Document text:
****************************************
The Merge

Even if you are not involved whatsoever in the blockchain or Web3 space, you may have heard something about an upcoming event known as The Merge. In simple terms, the technology behind Ethereum is getting an upgrade, and it has long-term implications for the future of blockchain. I am writing this on September 14th, and The Merge is slated to take place at 1 am later tonight, so let's dive in. Ethereum is switching consensus mechanisms from Proof-of-Work to Proof-of-Stake.

I am going to import previous work I have written on what conesus mechanisms are, and what PoW and PoS are. If you are not interested in the technical side of this upgrade, just go to the end where I'll go into the impact of this swap.

Consensus Mechanisms

When we put money into existing financial institutions, we trust that our funds will be safe and responsibly used because there is (or was) a widespread consensus that financial institutions are legitimate and well-intentioned organizations. As mentioned in the Bitcoin Whitepaper, that trust was broken for many, leading people to search for sanctioned financial tools unreliant on trust in an institution. For public blockchains, since there is no central authority validating the authenticity of data being added, they are reliant on automated consensus mechanisms to validate data.

Data needs to be validated because of the double spending problem. In order for a digital currency to work, it must be ensured that people can not spend the same token twice in separate transactions. In the case of cryptocurrencies, nodes must validate that a user does have the correct amount of tokens for a transaction, and has not spent it already. Every node in the network must validate this before it can be added to the blockchain.

Byzantine Fault Tolerance

Assume you are a Byzantine general. The Emperor of Byzantium has ordered you and several other generals to attack an enemy fortress, all from different directions. If you and all the other generals attack simultaneously, the campaign will be successful. If any of the generals betray the cause, everyone will fail. There are also traitorous generals among the attacking group, some of which will secretly retreat rather than attack in unison. Additionally, the generals can only communicate with each other via messengers that can only be sent to one general at a time. The traitorous generals will also attempt to circulate false information. With these conditions in mind, how would you attempt to structure a coordinated attack or retreat? This scenario is known as the Byzantine generals problem, among other names, and holds significance in blockchain and computer science.

In a more general sense, the Byzantine fault is a condition in a system in which actors in the system must reach a consensus to avoid catastrophe, while also assuming a portion of the actors are unreliable. In the case of blockchain, nodes in the network must agree on data within the chain, and thus on the state of the network as a whole. This is a difficult task to accomplish, assuming malicious actors will try to validate falsified data, especially when currency is on the line.

A simple solution to the Byzantine fault would be for the King to find one trustworthy general, and give him full power of the Byzantine military. For aforementioned reasons, the blockchains (and especially cryptocurrencies) are built with the intention of avoiding centralized authority. Therefore, assume the King does not want to vest the power of the military in one general for fear of a coup d'état.
****************************************
Source data:

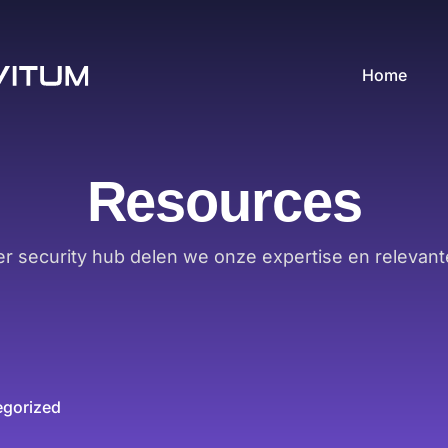
Home
Resources
er security hub delen we onze expertise en relevant
egorized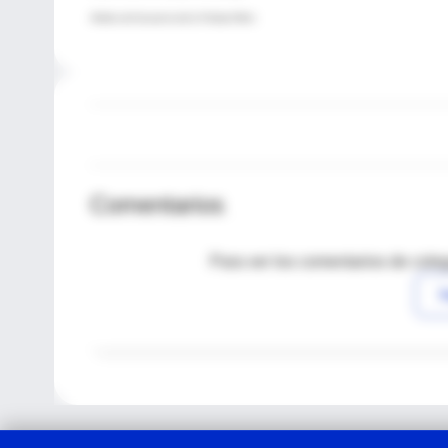
Médico del Sanatorio del la Trinidad Mitre
Comentarios
Para ver los comentarios de coleg
I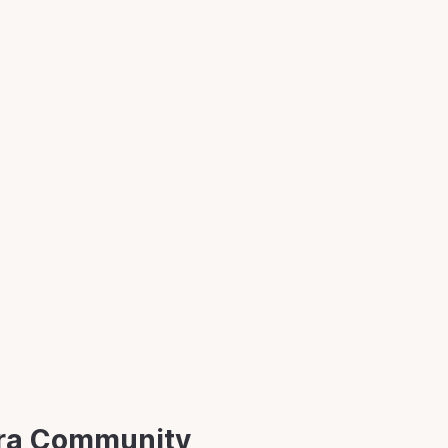
stra Community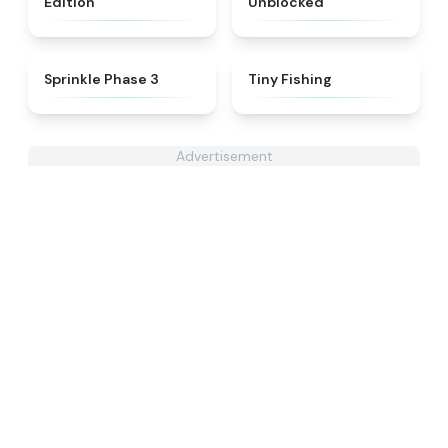
Edition
Unblocked
★
5
★
4.6
Sprinkle Phase 3
Tiny Fishing
Advertisement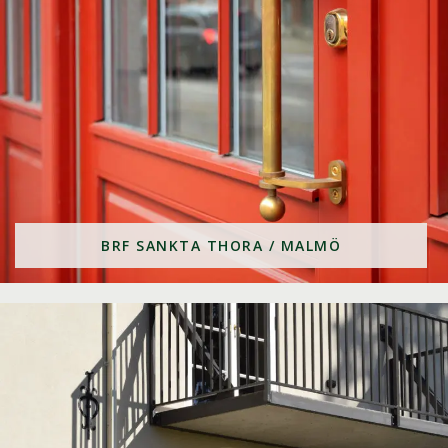
BRF SANKTA THORA / MALMÖ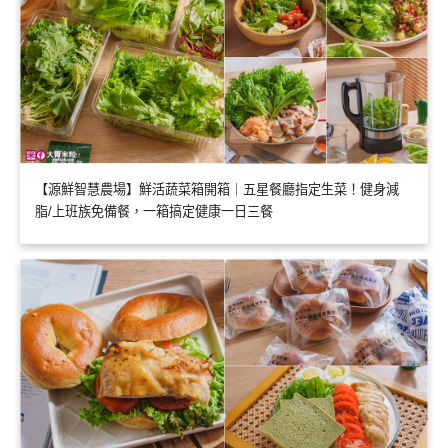
【源鮮智慧農場】鮮活蔬菜箱開箱｜五星餐廳指定生菜！健身減
脂/上班族免備餐，一箱搞定健康一日三餐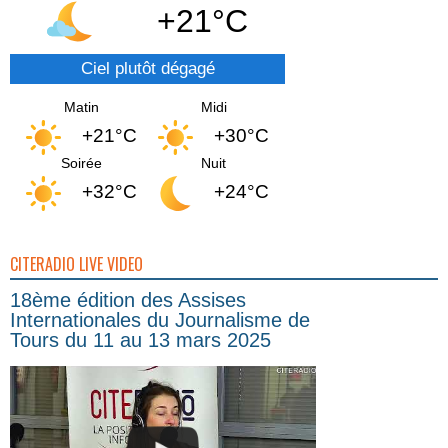
+21°C
Ciel plutôt dégagé
Matin
Midi
+21°C
+30°C
Soirée
Nuit
+32°C
+24°C
CITERADIO LIVE VIDEO
18ème édition des Assises
Internationales du Journalisme de
Tours du 11 au 13 mars 2025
****************************************
Work task 1: List every heading in the article on The Merge, including its title.
Work task 2: Reproduce word for word the stretch of the article on The Merge from "Even if you" through "of this swap.".

Exercise response 1:
The Merge
Consensus Mechanisms
Byzantine Fault Tolerance

Exercise response 2:
Even if you are not involved whatsoever in the blockchain or Web3 space, you may have heard something about an upcoming event known as The Merge. In simple terms, the technology behind Ethereum is getting an upgrade, and it has long-term implications for the future of blockchain. I am writing this on September 14th, and The Merge is slated to take place at 1 am later tonight, so let's dive in. Ethereum is switching consensus mechanisms from Proof-of-Work to Proof-of-Stake.

I am going to import previous work I have written on what conesus mechanisms are, and what PoW and PoS are. If you are not interested in the technical side of this upgrade, just go to the end where I'll go into the impact of this swap.